For pairing, think light appetizers, grilled white bodied fish, or light poultry.
Up next, we have the Gewurztraminer – and you’ll be forgiven if this is a variety of grape you’re not familiar with. To start, the grape is grown almost exclusively in Alpine region stretching from Monaco across the northernmost regions of Italy, through much of Austria, and down to Montenegro. That said, only around 20,000 acres are devoted to this grape worldwide, making it a strikingly rare varietal due in no small part to the vine’s susceptibility to disease and ‘fussiness’ over soil quality. The juice of this grape is famously sweet, often being compared to Moscato or Riesling in terms of its flavor and aromatic profile. However, lychee is the wine’s telltale characteristic, along with grapefruit, smoked incense, and pineapple notes appearing in ‘quality’ incarnations of the varietal. That being said, today’s Gewurztraminer introduces itself with honey-laced ginger aromatics veiled over its lychee core, with sweet ripe pineapple perforating deeper into the glass. On the palate, the wine is quite fruit-forward, with the lychee from its aromatics carrying over quite noticeably, with hints of pineapple and perhaps peach rounding out the profile.
For pairing, this is a difficult varietal to pin down as there is no real ‘orthodoxy’ here, and experimentation, trial, and error, to find ‘what works’ is really the best, most advisable course of action.
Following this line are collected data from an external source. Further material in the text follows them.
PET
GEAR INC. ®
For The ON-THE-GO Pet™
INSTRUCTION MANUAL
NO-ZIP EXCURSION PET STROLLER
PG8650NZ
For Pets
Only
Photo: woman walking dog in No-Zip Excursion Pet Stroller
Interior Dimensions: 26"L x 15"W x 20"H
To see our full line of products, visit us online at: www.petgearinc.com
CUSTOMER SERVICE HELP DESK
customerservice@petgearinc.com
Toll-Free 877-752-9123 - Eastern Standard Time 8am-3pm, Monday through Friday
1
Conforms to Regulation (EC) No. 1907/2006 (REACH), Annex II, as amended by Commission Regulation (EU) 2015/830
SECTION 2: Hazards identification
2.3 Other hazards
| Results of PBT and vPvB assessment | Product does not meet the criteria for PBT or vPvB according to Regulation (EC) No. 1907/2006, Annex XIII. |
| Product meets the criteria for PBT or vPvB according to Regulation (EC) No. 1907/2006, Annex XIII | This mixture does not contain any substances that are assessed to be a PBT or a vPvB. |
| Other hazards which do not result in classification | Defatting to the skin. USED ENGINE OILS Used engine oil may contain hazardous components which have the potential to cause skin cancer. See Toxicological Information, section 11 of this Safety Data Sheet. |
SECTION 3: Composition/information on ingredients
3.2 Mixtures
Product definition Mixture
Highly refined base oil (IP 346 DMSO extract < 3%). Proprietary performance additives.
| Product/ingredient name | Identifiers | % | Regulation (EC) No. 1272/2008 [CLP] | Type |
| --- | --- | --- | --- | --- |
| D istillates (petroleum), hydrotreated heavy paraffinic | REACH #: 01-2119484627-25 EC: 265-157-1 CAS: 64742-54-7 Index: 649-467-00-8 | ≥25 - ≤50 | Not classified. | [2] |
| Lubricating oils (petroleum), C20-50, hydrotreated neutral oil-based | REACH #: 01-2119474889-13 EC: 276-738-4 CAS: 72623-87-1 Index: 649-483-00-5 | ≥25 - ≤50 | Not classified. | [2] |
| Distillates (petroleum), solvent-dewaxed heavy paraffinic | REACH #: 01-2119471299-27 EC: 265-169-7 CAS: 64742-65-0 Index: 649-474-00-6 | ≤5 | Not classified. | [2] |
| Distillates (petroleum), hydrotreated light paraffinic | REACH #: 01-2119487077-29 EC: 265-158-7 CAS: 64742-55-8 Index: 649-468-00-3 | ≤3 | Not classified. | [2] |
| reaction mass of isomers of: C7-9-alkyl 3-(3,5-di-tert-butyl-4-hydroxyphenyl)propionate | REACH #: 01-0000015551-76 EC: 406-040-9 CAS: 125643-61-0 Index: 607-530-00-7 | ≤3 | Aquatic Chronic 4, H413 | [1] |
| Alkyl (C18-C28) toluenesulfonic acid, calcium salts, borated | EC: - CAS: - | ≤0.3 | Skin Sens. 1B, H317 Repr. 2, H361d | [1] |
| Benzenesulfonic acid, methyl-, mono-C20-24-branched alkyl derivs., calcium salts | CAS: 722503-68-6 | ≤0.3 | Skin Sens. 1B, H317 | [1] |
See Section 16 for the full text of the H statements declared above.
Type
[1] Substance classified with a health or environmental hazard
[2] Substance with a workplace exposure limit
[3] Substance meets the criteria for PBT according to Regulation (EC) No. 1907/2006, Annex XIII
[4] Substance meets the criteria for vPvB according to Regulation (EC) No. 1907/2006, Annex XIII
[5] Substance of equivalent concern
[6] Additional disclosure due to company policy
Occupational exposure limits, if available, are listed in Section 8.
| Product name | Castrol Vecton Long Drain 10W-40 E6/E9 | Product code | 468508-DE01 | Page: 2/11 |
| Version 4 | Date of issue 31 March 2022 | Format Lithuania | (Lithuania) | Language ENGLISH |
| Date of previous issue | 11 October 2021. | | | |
With that in mind, think stir-fried beef strips for slightly dryer varieties of the wine, or perhaps an appetizer spread of hummus with herbed flatbreads. On the heavier side of the spectrum, duck with a sweet ginger glaze or sweet ginger dipping sauce could also work quite nicely for varieties of the wine with a slightly more ginger-centric flavor and aromatic profile would work excellently.
That said, I was very pleased with all three of the wines and can wholeheartedly recommend them to my readers.